2. The model generation method based on the transfer learning of claim 1, wherein the step of initializing the model parameters of the second reinforcement learning model by using the target model parameters based on the transfer learning to obtain the initialized second reinforcement learning model comprises:

obtaining model parameters of the second reinforcement learning model;

3. The method for generating a model based on transfer learning according to claim 1, wherein the step of invoking the initialized second reinforcement learning model to determine the action corresponding to each state according to the state of the type one diabetes patient at each time in the follow-up period, and obtaining the delay reward of the action corresponding to each state comprises:

calling the initialized second reinforcement learning model to enable the initialized second reinforcement learning model to determine a second action corresponding to a second state according to the second state of second time; wherein the second time is a next time within the follow-up period that is adjacent to the first time;

and taking the target score as a delay reward of the first action.

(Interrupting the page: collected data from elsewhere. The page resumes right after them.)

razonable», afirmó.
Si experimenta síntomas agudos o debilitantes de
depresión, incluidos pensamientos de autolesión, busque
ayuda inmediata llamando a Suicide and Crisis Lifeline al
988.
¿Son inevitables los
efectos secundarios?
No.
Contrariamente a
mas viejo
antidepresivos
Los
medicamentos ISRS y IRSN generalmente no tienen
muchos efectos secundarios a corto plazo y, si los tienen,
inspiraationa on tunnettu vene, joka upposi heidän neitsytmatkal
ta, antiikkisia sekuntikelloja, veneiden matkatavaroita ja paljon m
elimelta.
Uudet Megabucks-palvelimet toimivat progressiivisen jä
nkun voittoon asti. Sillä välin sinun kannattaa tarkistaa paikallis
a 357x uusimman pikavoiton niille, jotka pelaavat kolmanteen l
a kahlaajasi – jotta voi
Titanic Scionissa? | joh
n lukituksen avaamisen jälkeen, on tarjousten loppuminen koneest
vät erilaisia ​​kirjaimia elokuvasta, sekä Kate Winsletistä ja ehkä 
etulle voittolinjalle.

4. The method for generating a model based on migration learning according to claim 1, wherein the step of training the initialized second reinforcement learning model based on the type one diabetes patient follow-up data to obtain a trained second reinforcement learning model, and using the trained second reinforcement learning model as a type one diabetes intervention model corresponding to the type one diabetes patient follow-up data includes:

storing the type one diabetes intervention model;

acquiring a flash frame based on python;

executing deployment processing corresponding to the type one diabetes intervention model based on the flash framework and a web service.

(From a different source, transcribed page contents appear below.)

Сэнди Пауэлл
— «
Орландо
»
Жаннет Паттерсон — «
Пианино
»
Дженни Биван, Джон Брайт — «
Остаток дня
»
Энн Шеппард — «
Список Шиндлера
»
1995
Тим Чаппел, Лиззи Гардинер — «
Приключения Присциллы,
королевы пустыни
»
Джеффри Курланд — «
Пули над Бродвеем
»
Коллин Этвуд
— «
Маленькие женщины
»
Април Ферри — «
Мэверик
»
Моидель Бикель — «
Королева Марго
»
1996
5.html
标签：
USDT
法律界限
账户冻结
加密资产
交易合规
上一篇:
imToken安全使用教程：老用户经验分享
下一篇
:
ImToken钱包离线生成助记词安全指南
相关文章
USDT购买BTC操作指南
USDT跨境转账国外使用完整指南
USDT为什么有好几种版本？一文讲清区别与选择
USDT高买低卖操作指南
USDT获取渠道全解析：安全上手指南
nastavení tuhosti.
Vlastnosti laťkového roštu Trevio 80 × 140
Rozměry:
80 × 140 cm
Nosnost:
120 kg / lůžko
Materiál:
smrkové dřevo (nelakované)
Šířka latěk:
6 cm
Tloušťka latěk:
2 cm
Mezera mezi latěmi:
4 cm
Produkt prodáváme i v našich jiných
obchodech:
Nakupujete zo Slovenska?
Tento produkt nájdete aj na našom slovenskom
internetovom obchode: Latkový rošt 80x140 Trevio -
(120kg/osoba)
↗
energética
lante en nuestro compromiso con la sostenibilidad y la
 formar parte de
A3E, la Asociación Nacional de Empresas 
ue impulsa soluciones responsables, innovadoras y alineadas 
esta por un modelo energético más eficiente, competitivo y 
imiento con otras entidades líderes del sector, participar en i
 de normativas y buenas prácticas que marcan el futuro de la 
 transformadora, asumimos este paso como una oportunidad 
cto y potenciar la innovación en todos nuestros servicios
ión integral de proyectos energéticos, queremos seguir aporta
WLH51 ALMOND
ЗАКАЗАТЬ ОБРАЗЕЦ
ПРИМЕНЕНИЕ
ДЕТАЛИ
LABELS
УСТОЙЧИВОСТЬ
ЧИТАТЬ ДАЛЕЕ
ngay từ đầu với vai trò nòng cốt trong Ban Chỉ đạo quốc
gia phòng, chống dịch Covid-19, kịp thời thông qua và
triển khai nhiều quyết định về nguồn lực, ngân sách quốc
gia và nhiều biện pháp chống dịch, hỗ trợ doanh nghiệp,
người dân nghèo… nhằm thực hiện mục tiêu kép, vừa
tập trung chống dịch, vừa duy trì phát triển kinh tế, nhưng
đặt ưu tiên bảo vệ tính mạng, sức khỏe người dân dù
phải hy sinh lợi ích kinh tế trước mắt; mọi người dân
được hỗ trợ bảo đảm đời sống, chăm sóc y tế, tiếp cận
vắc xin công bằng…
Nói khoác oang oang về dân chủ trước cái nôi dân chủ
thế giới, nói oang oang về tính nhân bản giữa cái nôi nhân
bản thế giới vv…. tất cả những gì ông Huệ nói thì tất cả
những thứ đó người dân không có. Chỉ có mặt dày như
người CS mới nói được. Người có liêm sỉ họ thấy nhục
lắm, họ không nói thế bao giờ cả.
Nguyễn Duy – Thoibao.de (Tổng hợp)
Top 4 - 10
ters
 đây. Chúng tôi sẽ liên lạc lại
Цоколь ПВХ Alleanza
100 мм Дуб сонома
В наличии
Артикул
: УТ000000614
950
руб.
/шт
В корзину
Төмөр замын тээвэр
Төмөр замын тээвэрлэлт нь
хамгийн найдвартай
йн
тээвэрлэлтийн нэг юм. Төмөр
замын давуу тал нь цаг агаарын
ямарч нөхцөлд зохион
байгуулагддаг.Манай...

5. The method for generating a model based on transfer learning according to claim 4, wherein the step of training the initialized second reinforcement learning model based on the follow-up data of the type one diabetes patient to obtain a trained second reinforcement learning model, and using the trained second reinforcement learning model as a type one diabetes intervention model corresponding to the follow-up data of the type one diabetes patient comprises:

inputting the data of the appointed type I diabetes mellitus patient into the type I diabetes mellitus intervention model, and receiving a diagnosis intervention result output by the type I diabetes mellitus intervention model after the data of the appointed type I diabetes mellitus patient is processed;

and displaying the diagnosis intervention result.

6. A model generation device based on transfer learning is characterized by comprising:

the third acquisition module is used for acquiring pre-acquired follow-up data of the type-I diabetic patient; wherein the type one diabetic patient follow-up data comprises the status of the type one diabetic patient at each time included in a follow-up period;

the generation module is used for training the initialized second reinforcement learning model based on the follow-up visit data of the type I diabetes patient to obtain a trained second reinforcement learning model, and taking the trained second reinforcement learning model as a type I diabetes intervention model corresponding to the follow-up visit data of the type I diabetes patient so as to diagnose and intervene the data of the type I diabetes patient to be processed through the type I diabetes intervention model;

using the sum as a target delay reward;

7. A computer arrangement comprising a memory and a processor, the memory having a computer program stored therein, characterized in that the processor, when executing the computer program, is adapted to carry out the steps of the method according to any of claims 1 to 5.

8. A computer-readable storage medium, on which a computer program is stored which, when being executed by a processor, carries out the steps of the method according to any one of claims 1 to 5.